::: DATA EXCERPTS :::

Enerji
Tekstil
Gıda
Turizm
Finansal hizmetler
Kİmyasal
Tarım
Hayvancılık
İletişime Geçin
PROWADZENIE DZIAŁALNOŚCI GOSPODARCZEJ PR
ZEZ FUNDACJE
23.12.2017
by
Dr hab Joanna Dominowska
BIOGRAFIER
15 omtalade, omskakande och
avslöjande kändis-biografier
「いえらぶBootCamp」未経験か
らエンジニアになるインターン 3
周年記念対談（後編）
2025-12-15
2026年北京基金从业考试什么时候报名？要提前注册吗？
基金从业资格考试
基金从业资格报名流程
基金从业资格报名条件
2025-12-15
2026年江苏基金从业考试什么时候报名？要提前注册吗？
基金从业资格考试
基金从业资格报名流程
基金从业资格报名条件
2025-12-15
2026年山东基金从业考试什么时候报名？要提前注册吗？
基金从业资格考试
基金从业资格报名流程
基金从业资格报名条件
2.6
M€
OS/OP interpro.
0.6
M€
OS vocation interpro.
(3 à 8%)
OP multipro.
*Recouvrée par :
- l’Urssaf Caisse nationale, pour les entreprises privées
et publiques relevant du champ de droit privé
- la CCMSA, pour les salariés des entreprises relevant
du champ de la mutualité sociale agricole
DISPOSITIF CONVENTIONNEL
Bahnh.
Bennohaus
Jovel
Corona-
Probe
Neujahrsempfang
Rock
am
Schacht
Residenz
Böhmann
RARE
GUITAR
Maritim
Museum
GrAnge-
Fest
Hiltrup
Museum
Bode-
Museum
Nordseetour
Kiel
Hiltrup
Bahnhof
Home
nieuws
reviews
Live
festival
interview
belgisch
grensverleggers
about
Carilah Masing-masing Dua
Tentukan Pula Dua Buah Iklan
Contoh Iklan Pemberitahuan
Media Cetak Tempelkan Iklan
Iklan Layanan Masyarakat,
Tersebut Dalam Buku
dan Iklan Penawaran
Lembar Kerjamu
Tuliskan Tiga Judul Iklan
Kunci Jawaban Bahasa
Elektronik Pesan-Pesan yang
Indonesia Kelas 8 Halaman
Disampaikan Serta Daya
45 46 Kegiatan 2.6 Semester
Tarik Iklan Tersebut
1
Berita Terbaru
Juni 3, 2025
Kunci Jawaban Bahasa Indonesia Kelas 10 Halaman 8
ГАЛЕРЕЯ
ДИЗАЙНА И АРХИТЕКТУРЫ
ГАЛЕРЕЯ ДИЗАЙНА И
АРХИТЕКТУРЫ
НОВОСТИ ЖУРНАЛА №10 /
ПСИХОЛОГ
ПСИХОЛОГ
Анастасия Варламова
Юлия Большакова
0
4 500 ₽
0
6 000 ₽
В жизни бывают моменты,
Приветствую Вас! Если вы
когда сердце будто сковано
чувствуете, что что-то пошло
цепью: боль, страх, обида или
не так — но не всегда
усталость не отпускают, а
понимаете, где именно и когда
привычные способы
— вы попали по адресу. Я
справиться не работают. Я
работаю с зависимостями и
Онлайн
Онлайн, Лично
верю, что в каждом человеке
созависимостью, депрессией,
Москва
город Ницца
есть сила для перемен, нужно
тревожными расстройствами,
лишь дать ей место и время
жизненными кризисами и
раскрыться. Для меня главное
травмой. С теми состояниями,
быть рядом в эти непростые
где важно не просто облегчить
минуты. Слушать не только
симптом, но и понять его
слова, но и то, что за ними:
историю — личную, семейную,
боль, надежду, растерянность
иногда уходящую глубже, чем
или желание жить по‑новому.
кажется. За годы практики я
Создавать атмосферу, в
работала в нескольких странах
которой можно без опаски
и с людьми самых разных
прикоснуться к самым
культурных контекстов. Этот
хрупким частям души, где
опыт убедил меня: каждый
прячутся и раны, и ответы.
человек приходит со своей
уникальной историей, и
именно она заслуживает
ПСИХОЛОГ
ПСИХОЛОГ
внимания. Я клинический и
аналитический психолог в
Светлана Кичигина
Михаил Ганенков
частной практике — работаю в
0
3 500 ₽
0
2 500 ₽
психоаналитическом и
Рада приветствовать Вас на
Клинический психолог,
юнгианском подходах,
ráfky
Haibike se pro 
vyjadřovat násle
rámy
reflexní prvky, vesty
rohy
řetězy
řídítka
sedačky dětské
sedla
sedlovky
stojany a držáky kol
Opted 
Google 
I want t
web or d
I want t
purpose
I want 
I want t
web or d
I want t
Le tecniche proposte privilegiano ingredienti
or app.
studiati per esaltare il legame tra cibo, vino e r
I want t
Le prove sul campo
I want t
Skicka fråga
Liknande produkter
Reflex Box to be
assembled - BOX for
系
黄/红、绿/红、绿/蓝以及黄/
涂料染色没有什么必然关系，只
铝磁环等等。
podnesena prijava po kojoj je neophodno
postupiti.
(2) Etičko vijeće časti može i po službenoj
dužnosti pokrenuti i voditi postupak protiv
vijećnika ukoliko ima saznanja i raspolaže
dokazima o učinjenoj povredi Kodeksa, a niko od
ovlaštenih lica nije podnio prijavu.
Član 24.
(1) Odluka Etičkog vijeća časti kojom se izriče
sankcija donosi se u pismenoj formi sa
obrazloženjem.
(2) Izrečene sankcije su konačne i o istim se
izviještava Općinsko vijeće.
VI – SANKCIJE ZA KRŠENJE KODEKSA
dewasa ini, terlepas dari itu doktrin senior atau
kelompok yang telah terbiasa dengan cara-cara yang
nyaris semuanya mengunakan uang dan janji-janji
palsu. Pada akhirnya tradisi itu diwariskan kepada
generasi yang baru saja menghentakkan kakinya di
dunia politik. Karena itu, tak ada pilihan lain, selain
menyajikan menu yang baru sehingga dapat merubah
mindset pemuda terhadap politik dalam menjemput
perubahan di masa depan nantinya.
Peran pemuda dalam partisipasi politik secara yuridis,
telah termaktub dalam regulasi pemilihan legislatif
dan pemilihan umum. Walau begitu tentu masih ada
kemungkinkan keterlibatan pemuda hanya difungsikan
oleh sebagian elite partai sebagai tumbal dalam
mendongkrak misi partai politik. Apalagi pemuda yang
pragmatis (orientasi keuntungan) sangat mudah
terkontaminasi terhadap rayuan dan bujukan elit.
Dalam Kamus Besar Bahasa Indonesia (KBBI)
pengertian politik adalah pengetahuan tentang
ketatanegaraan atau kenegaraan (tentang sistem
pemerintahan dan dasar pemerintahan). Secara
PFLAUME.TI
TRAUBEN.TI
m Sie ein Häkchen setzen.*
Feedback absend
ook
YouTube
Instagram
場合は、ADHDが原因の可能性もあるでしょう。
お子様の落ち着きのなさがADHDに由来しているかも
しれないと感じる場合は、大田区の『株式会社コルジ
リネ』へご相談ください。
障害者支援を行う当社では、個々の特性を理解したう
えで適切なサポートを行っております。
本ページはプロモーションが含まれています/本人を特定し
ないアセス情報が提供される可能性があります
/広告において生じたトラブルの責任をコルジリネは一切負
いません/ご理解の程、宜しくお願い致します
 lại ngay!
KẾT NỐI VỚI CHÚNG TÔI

:::

■ **EXERCISE REQUIREMENTS**: Give every line of text in the items above as a numbered list, leaving out blank lines.

■ **OUTPUT OF THE TASK**:
1. Enerji
2. Tekstil
3. Gıda
4. Turizm
5. Finansal hizmetler
6. Kİmyasal
7. Tarım
8. Hayvancılık
9. İletişime Geçin
10. PROWADZENIE DZIAŁALNOŚCI GOSPODARCZEJ PR
11. ZEZ FUNDACJE
12. 23.12.2017
13. by
14. Dr hab Joanna Dominowska
15. BIOGRAFIER
16. 15 omtalade, omskakande och
17. avslöjande kändis-biografier
18. 「いえらぶBootCamp」未経験か
19. らエンジニアになるインターン 3
20. 周年記念対談（後編）
21. 2025-12-15
22. 2026年北京基金从业考试什么时候报名？要提前注册吗？
23. 基金从业资格考试
24. 基金从业资格报名流程
25. 基金从业资格报名条件
26. 2025-12-15
27. 2026年江苏基金从业考试什么时候报名？要提前注册吗？
28. 基金从业资格考试
29. 基金从业资格报名流程
30. 基金从业资格报名条件
31. 2025-12-15
32. 2026年山东基金从业考试什么时候报名？要提前注册吗？
33. 基金从业资格考试
34. 基金从业资格报名流程
35. 基金从业资格报名条件
36. 2.6
37. M€
38. OS/OP interpro.
39. 0.6
40. M€
41. OS vocation interpro.
42. (3 à 8%)
43. OP multipro.
44. *Recouvrée par :
45. - l’Urssaf Caisse nationale, pour les entreprises privées
46. et publiques relevant du champ de droit privé
47. - la CCMSA, pour les salariés des entreprises relevant
48. du champ de la mutualité sociale agricole
49. DISPOSITIF CONVENTIONNEL
50. Bahnh.
51. Bennohaus
52. Jovel
53. Corona-
54. Probe
55. Neujahrsempfang
56. Rock
57. am
58. Schacht
59. Residenz
60. Böhmann
61. RARE
62. GUITAR
63. Maritim
64. Museum
65. GrAnge-
66. Fest
67. Hiltrup
68. Museum
69. Bode-
70. Museum
71. Nordseetour
72. Kiel
73. Hiltrup
74. Bahnhof
75. Home
76. nieuws
77. reviews
78. Live
79. festival
80. interview
81. belgisch
82. grensverleggers
83. about
84. Carilah Masing-masing Dua
85. Tentukan Pula Dua Buah Iklan
86. Contoh Iklan Pemberitahuan
87. Media Cetak Tempelkan Iklan
88. Iklan Layanan Masyarakat,
89. Tersebut Dalam Buku
90. dan Iklan Penawaran
91. Lembar Kerjamu
92. Tuliskan Tiga Judul Iklan
93. Kunci Jawaban Bahasa
94. Elektronik Pesan-Pesan yang
95. Indonesia Kelas 8 Halaman
96. Disampaikan Serta Daya
97. 45 46 Kegiatan 2.6 Semester
98. Tarik Iklan Tersebut
99. 1
100. Berita Terbaru
101. Juni 3, 2025
102. Kunci Jawaban Bahasa Indonesia Kelas 10 Halaman 8
103. ГАЛЕРЕЯ
104. ДИЗАЙНА И АРХИТЕКТУРЫ
105. ГАЛЕРЕЯ ДИЗАЙНА И
106. АРХИТЕКТУРЫ
107. НОВОСТИ ЖУРНАЛА №10 /
108. ПСИХОЛОГ
109. ПСИХОЛОГ
110. Анастасия Варламова
111. Юлия Большакова
112. 0
113. 4 500 ₽
114. 0
115. 6 000 ₽
116. В жизни бывают моменты,
117. Приветствую Вас! Если вы
118. когда сердце будто сковано
119. чувствуете, что что-то пошло
120. цепью: боль, страх, обида или
121. не так — но не всегда
122. усталость не отпускают, а
123. понимаете, где именно и когда
124. привычные способы
125. — вы попали по адресу. Я
126. справиться не работают. Я
127. работаю с зависимостями и
128. Онлайн
129. Онлайн, Лично
130. верю, что в каждом человеке
131. созависимостью, депрессией,
132. Москва
133. город Ницца
134. есть сила для перемен, нужно
135. тревожными расстройствами,
136. лишь дать ей место и время
137. жизненными кризисами и
138. раскрыться. Для меня главное
139. травмой. С теми состояниями,
140. быть рядом в эти непростые
141. где важно не просто облегчить
142. минуты. Слушать не только
143. симптом, но и понять его
144. слова, но и то, что за ними:
145. историю — личную, семейную,
146. боль, надежду, растерянность
147. иногда уходящую глубже, чем
148. или желание жить по‑новому.
149. кажется. За годы практики я
150. Создавать атмосферу, в
151. работала в нескольких странах
152. которой можно без опаски
153. и с людьми самых разных
154. прикоснуться к самым
155. культурных контекстов. Этот
156. хрупким частям души, где
157. опыт убедил меня: каждый
158. прячутся и раны, и ответы.
159. человек приходит со своей
160. уникальной историей, и
161. именно она заслуживает
162. ПСИХОЛОГ
163. ПСИХОЛОГ
164. внимания. Я клинический и
165. аналитический психолог в
166. Светлана Кичигина
167. Михаил Ганенков
168. частной практике — работаю в
169. 0
170. 3 500 ₽
171. 0
172. 2 500 ₽
173. психоаналитическом и
174. Рада приветствовать Вас на
175. Клинический психолог,
176. юнгианском подходах,
177. ráfky
178. Haibike se pro 
179. vyjadřovat násle
180. rámy
181. reflexní prvky, vesty
182. rohy
183. řetězy
184. řídítka
185. sedačky dětské
186. sedla
187. sedlovky
188. stojany a držáky kol
189. Opted 
190. Google 
191. I want t
192. web or d
193. I want t
194. purpose
195. I want 
196. I want t
197. web or d
198. I want t
199. Le tecniche proposte privilegiano ingredienti
200. or app.
201. studiati per esaltare il legame tra cibo, vino e r
202. I want t
203. Le prove sul campo
204. I want t
205. Skicka fråga
206. Liknande produkter
207. Reflex Box to be
208. assembled - BOX for
209. 系
210. 黄/红、绿/红、绿/蓝以及黄/
211. 涂料染色没有什么必然关系，只
212. 铝磁环等等。
213. podnesena prijava po kojoj je neophodno
214. postupiti.
215. (2) Etičko vijeće časti može i po službenoj
216. dužnosti pokrenuti i voditi postupak protiv
217. vijećnika ukoliko ima saznanja i raspolaže
218. dokazima o učinjenoj povredi Kodeksa, a niko od
219. ovlaštenih lica nije podnio prijavu.
220. Član 24.
221. (1) Odluka Etičkog vijeća časti kojom se izriče
222. sankcija donosi se u pismenoj formi sa
223. obrazloženjem.
224. (2) Izrečene sankcije su konačne i o istim se
225. izviještava Općinsko vijeće.
226. VI – SANKCIJE ZA KRŠENJE KODEKSA
227. dewasa ini, terlepas dari itu doktrin senior atau
228. kelompok yang telah terbiasa dengan cara-cara yang
229. nyaris semuanya mengunakan uang dan janji-janji
230. palsu. Pada akhirnya tradisi itu diwariskan kepada
231. generasi yang baru saja menghentakkan kakinya di
232. dunia politik. Karena itu, tak ada pilihan lain, selain
233. menyajikan menu yang baru sehingga dapat merubah
234. mindset pemuda terhadap politik dalam menjemput
235. perubahan di masa depan nantinya.
236. Peran pemuda dalam partisipasi politik secara yuridis,
237. telah termaktub dalam regulasi pemilihan legislatif
238. dan pemilihan umum. Walau begitu tentu masih ada
239. kemungkinkan keterlibatan pemuda hanya difungsikan
240. oleh sebagian elite partai sebagai tumbal dalam
241. mendongkrak misi partai politik. Apalagi pemuda yang
242. pragmatis (orientasi keuntungan) sangat mudah
243. terkontaminasi terhadap rayuan dan bujukan elit.
244. Dalam Kamus Besar Bahasa Indonesia (KBBI)
245. pengertian politik adalah pengetahuan tentang
246. ketatanegaraan atau kenegaraan (tentang sistem
247. pemerintahan dan dasar pemerintahan). Secara
248. PFLAUME.TI
249. TRAUBEN.TI
250. m Sie ein Häkchen setzen.*
251. Feedback absend
252. ook
253. YouTube
254. Instagram
255. 場合は、ADHDが原因の可能性もあるでしょう。
256. お子様の落ち着きのなさがADHDに由来しているかも
257. しれないと感じる場合は、大田区の『株式会社コルジ
258. リネ』へご相談ください。
259. 障害者支援を行う当社では、個々の特性を理解したう
260. えで適切なサポートを行っております。
261. 本ページはプロモーションが含まれています/本人を特定し
262. ないアセス情報が提供される可能性があります
263. /広告において生じたトラブルの責任をコルジリネは一切負
264. いません/ご理解の程、宜しくお願い致します
265.  lại ngay!
266. KẾT NỐI VỚI CHÚNG TÔI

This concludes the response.